__Task__. Rewrite the lines between the one containing "Conventions: OpenCV camera" and the one containing "469.4], [0, 0, 1]] dist [-0.000943, 0.004205]", inclusive, with "camera axes" renamed to "camera frame" and all other text left as it stands.
Extracted material Block Start
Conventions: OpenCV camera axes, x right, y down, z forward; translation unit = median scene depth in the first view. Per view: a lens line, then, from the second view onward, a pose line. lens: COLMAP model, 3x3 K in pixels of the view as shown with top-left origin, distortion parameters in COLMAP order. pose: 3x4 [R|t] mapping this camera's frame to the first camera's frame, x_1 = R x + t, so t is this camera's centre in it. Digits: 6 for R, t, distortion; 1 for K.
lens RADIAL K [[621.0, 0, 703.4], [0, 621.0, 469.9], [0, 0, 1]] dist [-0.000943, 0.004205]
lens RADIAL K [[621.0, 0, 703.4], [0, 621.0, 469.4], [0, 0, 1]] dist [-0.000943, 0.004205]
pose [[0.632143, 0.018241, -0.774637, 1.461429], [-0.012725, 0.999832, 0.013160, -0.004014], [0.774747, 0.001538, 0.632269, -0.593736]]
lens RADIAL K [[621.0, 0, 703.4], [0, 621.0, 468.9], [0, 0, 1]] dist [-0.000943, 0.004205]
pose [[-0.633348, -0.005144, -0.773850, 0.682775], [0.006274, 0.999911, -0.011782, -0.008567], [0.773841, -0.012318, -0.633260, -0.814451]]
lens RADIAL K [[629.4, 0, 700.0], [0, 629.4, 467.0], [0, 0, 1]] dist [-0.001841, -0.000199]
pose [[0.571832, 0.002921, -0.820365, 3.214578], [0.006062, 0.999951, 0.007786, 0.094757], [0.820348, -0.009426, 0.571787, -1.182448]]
Extracted material Block End
Extracted material Block Start
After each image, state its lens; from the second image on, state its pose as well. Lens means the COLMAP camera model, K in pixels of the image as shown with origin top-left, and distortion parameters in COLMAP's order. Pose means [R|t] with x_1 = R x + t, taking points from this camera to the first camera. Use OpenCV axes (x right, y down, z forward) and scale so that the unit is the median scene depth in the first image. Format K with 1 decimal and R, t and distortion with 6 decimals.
Extracted material Block End
__Your solution__.
Conventions: OpenCV camera frame, x right, y down, z forward; translation unit = median scene depth in the first view. Per view: a lens line, then, from the second view onward, a pose line. lens: COLMAP model, 3x3 K in pixels of the view as shown with top-left origin, distortion parameters in COLMAP order. pose: 3x4 [R|t] mapping this camera's frame to the first camera's frame, x_1 = R x + t, so t is this camera's centre in it. Digits: 6 for R, t, distortion; 1 for K.
lens RADIAL K [[621.0, 0, 703.4], [0, 621.0, 469.9], [0, 0, 1]] dist [-0.000943, 0.004205]
lens RADIAL K [[621.0, 0, 703.4], [0, 621.0, 469.4], [0, 0, 1]] dist [-0.000943, 0.004205]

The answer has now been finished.